As a company is healthy and growing and expects good inflow and performance from a new business, promoters are willing to secure a loan of Rs. Two thousand million by pledging their shareholding. It means promoters give their shareholding as collateral security for Rs. 2000 million loans. For Rs. Two thousand million loan promoters have to give the bank 3000 million worth of shareholding as collateral security. It means promoters of the company will give 30 million shares having a market value of 3000 million at the date when shares are given as security to the bank. The bank is ready to give a 67% amount as a loan of collateral security.

Conclusion

Promoters can pledge their shares to get funds for business or personal requirements. The company considers this method a last resort for availing funds from lenders. The company doesn't prefer to give shares for security because that can affect the company's goodwill. The company keeps this as the last option for funding. First, they prefer-current and current assets to give as security for raising funds, and if all the assets are already given as security to a bank or financial institution, then they try to get the unsecured loan based on business and their goodwill.

But if the company is healthy, growing, and expecting good inflow in the foreseeable future and is in a condition of repaying the loan installments timely. It can raise funds by giving shares as collateral security against the loan amount.

Frequently Asked Questions (FAQs)

1. What are the benefits of pledged shares?

Pledged shares offer a range of advantages, including the ability for shareholders and promoters to access capital without divesting their ownership interests. This grants them the liquidity needed for personal or business needs while retaining control over the company's operations.
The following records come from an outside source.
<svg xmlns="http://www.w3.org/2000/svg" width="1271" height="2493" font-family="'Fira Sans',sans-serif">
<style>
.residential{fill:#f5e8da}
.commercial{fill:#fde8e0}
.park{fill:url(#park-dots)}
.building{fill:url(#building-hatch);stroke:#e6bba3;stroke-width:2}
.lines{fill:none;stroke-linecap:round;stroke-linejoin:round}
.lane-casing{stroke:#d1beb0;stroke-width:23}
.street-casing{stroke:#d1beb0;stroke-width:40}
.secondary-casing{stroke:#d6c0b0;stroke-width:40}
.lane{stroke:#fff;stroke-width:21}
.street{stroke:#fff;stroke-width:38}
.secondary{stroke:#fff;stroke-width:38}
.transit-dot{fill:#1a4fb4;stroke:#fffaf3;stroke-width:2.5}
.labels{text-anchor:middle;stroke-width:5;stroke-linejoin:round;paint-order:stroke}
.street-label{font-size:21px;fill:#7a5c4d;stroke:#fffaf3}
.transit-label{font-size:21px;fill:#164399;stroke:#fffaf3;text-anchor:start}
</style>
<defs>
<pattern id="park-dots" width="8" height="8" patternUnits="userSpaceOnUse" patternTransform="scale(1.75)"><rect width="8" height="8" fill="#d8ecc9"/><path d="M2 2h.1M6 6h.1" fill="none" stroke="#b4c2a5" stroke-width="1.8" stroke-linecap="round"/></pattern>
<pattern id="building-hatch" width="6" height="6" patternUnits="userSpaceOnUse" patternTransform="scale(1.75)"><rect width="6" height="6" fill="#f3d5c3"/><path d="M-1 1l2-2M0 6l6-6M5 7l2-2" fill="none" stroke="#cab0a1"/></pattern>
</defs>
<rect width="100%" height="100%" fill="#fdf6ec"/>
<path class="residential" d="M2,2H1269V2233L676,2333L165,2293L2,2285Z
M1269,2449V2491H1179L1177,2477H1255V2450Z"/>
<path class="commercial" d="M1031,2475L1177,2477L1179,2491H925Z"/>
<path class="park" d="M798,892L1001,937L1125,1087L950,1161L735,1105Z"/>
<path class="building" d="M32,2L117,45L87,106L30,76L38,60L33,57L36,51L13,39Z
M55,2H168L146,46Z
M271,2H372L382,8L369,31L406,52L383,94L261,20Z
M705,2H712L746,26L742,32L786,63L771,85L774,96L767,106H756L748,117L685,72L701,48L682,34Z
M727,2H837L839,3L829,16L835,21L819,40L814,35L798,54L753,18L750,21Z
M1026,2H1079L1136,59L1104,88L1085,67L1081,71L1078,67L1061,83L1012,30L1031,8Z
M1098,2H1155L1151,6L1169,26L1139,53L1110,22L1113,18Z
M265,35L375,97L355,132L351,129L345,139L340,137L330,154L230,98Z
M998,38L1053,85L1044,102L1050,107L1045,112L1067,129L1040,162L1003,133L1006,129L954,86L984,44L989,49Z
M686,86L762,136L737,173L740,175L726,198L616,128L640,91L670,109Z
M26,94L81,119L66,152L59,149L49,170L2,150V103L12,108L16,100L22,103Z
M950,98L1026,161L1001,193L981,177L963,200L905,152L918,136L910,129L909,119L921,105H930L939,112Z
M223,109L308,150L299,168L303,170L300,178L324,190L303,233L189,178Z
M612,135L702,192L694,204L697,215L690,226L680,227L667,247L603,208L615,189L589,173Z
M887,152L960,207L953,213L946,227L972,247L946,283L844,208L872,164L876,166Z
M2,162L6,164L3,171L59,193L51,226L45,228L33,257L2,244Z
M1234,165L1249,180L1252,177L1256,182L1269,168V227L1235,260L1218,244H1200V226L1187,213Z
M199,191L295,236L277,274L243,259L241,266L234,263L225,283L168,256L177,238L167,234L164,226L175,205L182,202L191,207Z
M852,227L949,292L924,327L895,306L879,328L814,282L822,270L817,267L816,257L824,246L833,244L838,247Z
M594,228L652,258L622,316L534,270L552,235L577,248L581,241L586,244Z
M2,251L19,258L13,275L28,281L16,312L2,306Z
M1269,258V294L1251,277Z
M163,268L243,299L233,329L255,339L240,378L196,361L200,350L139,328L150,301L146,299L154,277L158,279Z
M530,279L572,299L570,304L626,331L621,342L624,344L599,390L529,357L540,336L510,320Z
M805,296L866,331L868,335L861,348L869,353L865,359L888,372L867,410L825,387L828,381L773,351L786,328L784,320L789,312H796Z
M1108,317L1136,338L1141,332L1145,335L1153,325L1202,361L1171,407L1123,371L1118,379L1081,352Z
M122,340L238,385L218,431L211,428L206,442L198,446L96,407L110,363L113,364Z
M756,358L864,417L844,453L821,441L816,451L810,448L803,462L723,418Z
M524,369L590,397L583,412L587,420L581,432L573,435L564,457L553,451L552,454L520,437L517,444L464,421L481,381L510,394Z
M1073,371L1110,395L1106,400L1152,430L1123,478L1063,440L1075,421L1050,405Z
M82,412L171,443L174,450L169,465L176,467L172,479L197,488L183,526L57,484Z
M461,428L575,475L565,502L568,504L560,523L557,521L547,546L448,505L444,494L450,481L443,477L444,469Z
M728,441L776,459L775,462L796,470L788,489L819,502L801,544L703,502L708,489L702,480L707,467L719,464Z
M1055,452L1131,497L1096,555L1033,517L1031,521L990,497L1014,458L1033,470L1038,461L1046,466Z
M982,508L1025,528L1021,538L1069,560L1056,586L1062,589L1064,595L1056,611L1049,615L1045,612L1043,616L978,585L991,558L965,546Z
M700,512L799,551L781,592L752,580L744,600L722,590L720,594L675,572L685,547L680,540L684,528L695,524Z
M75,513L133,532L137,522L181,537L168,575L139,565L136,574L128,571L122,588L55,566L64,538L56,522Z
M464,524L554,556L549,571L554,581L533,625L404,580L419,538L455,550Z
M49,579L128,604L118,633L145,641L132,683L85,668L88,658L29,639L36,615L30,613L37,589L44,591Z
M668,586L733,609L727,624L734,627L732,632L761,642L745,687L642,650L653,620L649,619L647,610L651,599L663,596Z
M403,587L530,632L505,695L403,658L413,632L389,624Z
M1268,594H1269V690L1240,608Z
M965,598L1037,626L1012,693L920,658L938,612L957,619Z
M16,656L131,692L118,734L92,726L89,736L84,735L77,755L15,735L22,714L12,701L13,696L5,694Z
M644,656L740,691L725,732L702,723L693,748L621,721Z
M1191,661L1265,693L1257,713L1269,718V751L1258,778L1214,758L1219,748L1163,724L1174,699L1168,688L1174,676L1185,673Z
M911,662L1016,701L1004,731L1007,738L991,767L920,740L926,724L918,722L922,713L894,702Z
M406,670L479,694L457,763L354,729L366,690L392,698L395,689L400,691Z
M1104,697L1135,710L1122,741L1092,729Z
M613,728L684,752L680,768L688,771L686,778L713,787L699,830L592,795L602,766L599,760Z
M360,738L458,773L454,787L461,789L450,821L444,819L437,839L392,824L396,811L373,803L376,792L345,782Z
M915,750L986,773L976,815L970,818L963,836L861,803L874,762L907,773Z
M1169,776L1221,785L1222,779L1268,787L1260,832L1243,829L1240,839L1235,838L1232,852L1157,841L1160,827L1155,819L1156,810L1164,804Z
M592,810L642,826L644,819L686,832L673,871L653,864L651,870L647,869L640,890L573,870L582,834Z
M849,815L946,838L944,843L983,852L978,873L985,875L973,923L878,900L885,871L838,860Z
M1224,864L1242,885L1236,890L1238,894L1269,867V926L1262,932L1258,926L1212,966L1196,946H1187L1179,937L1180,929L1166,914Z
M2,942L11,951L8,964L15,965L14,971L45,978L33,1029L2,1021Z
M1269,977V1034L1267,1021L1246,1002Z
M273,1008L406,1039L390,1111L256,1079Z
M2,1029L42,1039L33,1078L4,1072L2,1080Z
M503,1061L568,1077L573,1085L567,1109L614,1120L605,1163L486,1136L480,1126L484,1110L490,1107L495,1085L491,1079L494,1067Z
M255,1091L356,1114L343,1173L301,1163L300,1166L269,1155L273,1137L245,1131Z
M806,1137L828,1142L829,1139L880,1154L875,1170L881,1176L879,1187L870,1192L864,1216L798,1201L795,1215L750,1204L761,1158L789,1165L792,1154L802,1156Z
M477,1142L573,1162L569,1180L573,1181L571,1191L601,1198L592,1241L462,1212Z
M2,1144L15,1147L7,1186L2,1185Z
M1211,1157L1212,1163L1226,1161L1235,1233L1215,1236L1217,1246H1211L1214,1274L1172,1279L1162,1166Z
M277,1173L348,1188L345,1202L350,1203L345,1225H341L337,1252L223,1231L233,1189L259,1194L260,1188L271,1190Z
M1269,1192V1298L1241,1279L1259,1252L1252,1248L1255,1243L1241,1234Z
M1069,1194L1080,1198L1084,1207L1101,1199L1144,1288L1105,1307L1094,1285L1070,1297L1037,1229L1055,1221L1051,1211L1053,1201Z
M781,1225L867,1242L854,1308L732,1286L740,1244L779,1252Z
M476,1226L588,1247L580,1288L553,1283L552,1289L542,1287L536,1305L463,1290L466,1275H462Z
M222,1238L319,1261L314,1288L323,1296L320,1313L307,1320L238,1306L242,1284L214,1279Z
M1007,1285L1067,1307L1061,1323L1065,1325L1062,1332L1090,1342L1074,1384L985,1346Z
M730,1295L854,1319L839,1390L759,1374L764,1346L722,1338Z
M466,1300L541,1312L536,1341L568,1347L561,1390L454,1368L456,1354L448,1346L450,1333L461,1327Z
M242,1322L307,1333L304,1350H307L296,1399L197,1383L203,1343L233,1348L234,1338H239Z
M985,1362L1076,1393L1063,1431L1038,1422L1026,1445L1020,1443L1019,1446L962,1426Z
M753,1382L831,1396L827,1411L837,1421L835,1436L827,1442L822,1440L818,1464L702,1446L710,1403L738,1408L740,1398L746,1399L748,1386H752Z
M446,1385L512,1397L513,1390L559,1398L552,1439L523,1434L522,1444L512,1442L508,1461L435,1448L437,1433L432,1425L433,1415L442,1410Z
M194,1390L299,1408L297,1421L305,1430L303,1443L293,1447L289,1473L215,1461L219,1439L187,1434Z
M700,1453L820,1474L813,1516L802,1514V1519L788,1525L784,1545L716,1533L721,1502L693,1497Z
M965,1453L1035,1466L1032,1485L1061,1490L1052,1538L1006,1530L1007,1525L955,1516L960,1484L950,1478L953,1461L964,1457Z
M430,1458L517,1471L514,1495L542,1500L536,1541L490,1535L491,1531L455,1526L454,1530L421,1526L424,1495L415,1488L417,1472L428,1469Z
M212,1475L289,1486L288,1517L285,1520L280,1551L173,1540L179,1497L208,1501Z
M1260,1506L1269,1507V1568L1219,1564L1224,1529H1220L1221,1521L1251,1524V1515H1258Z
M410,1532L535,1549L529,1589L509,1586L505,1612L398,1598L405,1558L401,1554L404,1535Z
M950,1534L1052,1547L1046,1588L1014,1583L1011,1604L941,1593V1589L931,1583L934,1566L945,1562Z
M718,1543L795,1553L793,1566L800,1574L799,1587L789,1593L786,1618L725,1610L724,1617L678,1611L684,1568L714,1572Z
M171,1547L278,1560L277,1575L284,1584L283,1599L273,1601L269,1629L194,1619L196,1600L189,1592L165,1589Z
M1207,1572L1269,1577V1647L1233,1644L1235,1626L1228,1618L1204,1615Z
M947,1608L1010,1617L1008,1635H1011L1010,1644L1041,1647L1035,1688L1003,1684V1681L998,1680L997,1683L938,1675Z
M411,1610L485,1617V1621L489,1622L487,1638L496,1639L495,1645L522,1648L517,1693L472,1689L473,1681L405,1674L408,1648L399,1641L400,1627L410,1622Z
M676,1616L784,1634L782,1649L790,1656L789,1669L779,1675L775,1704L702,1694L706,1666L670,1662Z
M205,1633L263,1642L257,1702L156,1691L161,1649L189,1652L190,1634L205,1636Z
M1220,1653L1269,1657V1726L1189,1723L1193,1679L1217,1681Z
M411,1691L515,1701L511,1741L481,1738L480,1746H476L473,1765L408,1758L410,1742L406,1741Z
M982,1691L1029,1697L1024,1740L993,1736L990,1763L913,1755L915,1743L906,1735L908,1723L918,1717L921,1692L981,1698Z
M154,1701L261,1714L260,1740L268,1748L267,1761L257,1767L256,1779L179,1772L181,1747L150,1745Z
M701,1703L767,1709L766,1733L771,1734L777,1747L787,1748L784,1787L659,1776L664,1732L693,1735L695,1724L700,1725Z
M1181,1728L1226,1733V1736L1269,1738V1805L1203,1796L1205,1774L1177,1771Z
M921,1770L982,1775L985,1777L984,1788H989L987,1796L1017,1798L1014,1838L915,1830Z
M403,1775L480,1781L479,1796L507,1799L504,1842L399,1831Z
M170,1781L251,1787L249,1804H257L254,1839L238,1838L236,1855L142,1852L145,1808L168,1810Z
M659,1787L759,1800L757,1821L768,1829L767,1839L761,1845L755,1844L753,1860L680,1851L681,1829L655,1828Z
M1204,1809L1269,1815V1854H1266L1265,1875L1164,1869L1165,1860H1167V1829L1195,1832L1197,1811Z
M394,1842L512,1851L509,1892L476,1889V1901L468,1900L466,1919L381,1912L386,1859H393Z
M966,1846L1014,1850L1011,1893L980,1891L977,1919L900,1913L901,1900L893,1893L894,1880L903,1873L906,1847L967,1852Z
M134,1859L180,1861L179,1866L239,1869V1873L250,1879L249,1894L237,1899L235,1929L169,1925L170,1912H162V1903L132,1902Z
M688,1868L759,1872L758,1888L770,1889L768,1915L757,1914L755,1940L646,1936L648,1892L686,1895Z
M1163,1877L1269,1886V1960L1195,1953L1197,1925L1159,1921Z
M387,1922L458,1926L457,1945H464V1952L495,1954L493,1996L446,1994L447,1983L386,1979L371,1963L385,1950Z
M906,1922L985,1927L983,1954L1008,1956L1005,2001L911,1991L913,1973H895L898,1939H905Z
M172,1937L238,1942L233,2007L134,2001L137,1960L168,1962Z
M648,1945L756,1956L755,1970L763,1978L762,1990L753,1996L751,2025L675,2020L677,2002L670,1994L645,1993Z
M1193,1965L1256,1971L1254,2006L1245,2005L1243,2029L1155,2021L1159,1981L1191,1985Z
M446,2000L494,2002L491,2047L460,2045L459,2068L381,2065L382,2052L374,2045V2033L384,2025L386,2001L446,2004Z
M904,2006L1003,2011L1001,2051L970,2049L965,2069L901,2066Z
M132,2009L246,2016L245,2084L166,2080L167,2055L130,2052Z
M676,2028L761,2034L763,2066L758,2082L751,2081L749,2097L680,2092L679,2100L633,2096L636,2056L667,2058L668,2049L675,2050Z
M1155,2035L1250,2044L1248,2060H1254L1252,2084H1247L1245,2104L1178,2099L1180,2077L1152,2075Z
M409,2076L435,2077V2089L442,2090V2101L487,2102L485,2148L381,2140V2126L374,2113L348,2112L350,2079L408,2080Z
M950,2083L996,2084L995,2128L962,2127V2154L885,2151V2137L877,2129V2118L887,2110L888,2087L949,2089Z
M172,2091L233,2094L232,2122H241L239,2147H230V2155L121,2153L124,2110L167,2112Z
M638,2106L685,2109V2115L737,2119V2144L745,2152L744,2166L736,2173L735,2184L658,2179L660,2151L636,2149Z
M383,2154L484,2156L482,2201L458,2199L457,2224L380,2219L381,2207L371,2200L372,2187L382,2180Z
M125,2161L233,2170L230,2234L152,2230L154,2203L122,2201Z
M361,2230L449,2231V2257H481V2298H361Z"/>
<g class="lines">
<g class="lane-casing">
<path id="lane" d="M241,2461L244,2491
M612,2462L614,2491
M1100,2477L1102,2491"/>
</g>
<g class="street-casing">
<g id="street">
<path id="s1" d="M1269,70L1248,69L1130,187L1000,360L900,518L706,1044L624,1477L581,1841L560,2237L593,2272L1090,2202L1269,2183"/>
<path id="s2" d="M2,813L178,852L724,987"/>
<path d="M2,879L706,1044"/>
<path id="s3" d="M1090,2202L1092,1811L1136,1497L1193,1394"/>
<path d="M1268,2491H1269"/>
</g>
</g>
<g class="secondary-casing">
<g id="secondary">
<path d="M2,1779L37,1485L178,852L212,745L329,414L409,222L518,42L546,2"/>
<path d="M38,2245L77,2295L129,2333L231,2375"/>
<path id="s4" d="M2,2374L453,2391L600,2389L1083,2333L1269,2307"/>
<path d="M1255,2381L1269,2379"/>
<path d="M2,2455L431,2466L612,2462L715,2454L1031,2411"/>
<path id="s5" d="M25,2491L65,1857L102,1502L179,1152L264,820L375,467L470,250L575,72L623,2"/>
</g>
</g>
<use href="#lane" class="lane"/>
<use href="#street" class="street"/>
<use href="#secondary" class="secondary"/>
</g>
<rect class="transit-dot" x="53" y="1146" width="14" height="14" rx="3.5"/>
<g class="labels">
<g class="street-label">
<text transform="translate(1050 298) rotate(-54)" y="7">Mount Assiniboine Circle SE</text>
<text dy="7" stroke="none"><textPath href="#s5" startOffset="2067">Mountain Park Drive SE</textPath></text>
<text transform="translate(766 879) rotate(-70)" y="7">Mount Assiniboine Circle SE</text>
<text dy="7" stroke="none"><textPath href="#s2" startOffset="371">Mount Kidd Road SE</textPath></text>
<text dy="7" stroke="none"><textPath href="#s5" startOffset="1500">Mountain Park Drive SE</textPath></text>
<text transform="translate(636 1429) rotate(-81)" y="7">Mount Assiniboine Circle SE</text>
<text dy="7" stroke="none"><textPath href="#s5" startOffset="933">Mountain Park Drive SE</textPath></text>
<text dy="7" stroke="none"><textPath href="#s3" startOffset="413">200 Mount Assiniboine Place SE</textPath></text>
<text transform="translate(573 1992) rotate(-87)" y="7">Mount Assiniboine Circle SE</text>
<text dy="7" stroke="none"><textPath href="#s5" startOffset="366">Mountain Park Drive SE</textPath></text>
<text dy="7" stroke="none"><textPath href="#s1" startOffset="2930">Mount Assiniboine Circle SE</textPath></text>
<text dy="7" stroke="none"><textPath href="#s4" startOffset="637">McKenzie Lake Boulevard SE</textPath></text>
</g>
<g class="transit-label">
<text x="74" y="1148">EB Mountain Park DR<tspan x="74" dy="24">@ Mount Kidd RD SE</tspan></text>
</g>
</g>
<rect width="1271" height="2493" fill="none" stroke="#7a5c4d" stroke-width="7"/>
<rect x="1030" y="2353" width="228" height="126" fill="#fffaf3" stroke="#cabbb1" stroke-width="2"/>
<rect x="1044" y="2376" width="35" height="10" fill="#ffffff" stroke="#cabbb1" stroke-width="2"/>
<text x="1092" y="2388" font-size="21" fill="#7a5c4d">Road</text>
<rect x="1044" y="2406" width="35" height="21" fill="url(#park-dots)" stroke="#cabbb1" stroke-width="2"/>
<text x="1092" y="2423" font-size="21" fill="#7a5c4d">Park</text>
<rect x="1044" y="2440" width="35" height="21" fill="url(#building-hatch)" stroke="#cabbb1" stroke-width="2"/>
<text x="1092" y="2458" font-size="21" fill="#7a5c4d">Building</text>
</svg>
The practice also facilitates financing at lower interest rates than unsecured loans, leading to potential cost savings.

2. What are the risks associated with pledged shares?

Pledging shares carries inherent risks. Chief among these is the exposure to price volatility. If the stock's value drops significantly, the pledged shares may no longer adequately cover the loan amount, possibly triggering margin calls or enforced selling. Furthermore, the loss of control over the pledged shares and the potential negative perception among investors could adversely affect the company's reputation and market value.

3. Are pledged shares eligible for buyback?

Yes, pledged shares are eligible for buyback, but the process can be complex. If a company wishes to buy back pledged shares, it must coordinate with the lender to ensure proper transfer of ownership. Additionally, the terms of the loan agreement and any legal restrictions must be considered before initiating a buyback of pledged shares.